Search code examples
javamultithreadingmutexcritical-sectionlock-free

Lock-free guard for synchronized acquire/release


I have a shared tempfile resource that is divided into chunks of 4K (or some such value). Each 4K in the file is represented by an index starting from zero. For this shared resource, I track the 4K chunk indices in use and always return the lowest indexed 4K chunk not in use, or -1 if all are in use.

This ResourceSet class for the indices has a public acquire and release method, both of which use synchronized lock whose duration is about like that of generating 4 random numbers (expensive, cpu-wise).

Therefore as you can see from the code that follows, I use an AtomicInteger "counting semaphore" to prevent a large number of threads from entering the critical section at the same time on acquire(), returning -1 (not available right now) if there are too many threads.

Currently, I am using a constant of 100 for the tight CAS loop to try to increment the atomic integer in acquire, and a constant of 10 for the maximum number of threads to then allow into the critical section, which is long enough to create contention. My question is, what should these constants be for a moderate to highly loaded servlet engine that has several threads trying to get access to these 4K chunks?
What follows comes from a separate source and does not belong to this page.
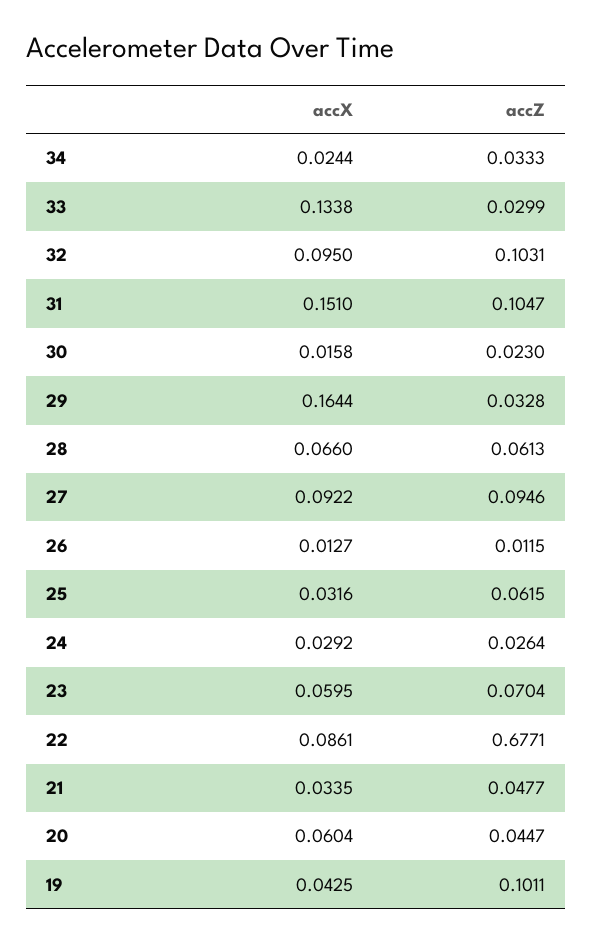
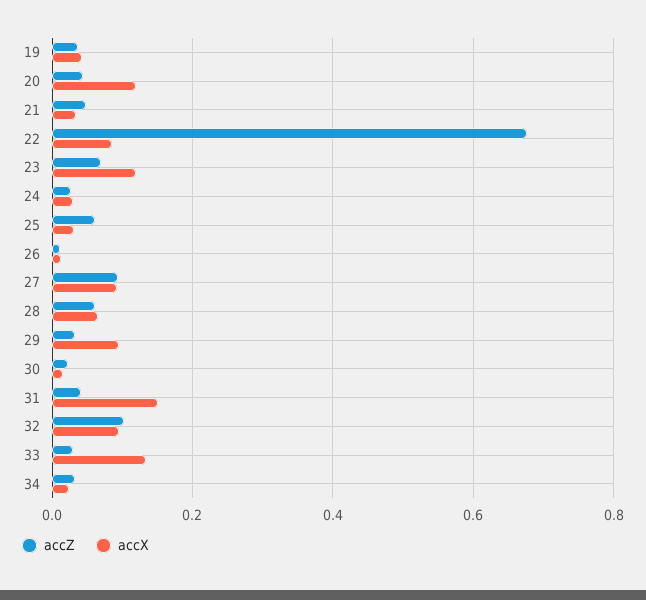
accZ, 31: 0.1047 -> 0.04
accX, 29: 0.1644 -> 0.1
accX, 23: 0.0595 -> 0.12
accX, 20: 0.0604 -> 0.12
accZ, 19: 0.1011 -> 0.04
public class ResourceSet {

    // ??? what should this be
    // maximum number of attempts to try to increment with CAS on acquire
    private static final int    CAS_MAX_ATTEMPTS = 50;

    // ??? what should this be
    // maximum number of threads contending for lock before returning -1 on acquire
    private static final int    CONTENTION_MAX = 10;

    private AtomicInteger        latch = new AtomicInteger(0);

    ... member variables to track free resources

    private boolean aquireLatchForAquire ()
    {
        for (int i = 0; i < CAS_MAX_ATTEMPTS; i++) {
            int val = latch.get();
            if (val == -1)
                throw new AssertionError("bug in ResourceSet");        // this means more threads than can exist on any system, so its a bug!
            if (!latch.compareAndSet(val, val+1))
                continue;
            if (val < 0 || val >= CONTENTION_MAX) {
                latch.decrementAndGet();
                // added to fix BUG that comment pointed out, thanks!
                return false;
            }
        }
        return false;
    }

    private void aquireLatchForRelease ()
    {
        do {
            int val = latch.get();
            if (val == -1)
                throw new AssertionError("bug in ResourceSet");    // this means more threads than can exist on any system, so its a bug!
            if (latch.compareAndSet(val, val+1))
                return;
        } while (true);
    }

    public ResourceSet (int totalResources)
    {
        ... initialize
    }

    public int acquire (ResourceTracker owned)
    {        
        if (!aquireLatchForAquire())
            return -1;

        try {
            synchronized (this) {
                ... algorithm to compute minimum free resoource or return -1 if all in use
                return resourceindex;
            }
        } finally {
            latch.decrementAndGet();
        }
    }

    public boolean release (ResourceIter iter)
    {
        aquireLatchForRelease();
        try {
            synchronized (this) {
                ... iterate and release all resources
            }
        } finally {
            latch.decrementAndGet();
        }
    }
}

Solution

  • Writting a good and performant spinlock is actually pretty complicated and requires a good understanding of memory barriers. Merely picking a constant is not going to cut it and will definitely not be portable. Google's gperftools has an example that you can look at but is probably way more complicated then what you'd need.

    If you really want to reduce contention on the lock, you might want to consider using a more fine-grained and optimistic scheme. A simple one could be to divide your chunks into n groups and associate a lock with each group (also called stripping). This will help reduce contention and increase throughput but it won't help reduce latency. You could also associate an AtomicBoolean to each chunk and CAS to acquire it (retry in case of failure). Do be careful when dealing with lock-free algorithms because they tend to be tricky to get right. If you do get it right, it could considerably reduce the latency of acquiring a chunk.

    Note that it's difficult to propose a more fine-grained approach without knowing what your chunk selection algorithm looks like. I also assume that you really do have a performance problem (it's been profiled and everything).

    While I'm at it, your spinlock implementation is flawed. You should never spin directly on a CAS because you're spamming memory barriers. This will be incredibly slow with any serious amount of contention (related to the thundering-herd problem). A minimum would be to first check the variable for availability before your CAS (simple if on a no barrier read will do). Even better would be to not have all your threads spinning on the same value. This should avoid the associated cache-line from ping-pong-ing between your cores.

    Note that I don't know what type of memory barriers are associated with atomic ops in Java so my above suggestions might not be optimal or correct.

    Finally, The Art Of Multiprocessor Programming is a fun book to read to get better acquainted with all the non-sense I've been spewing in this answer.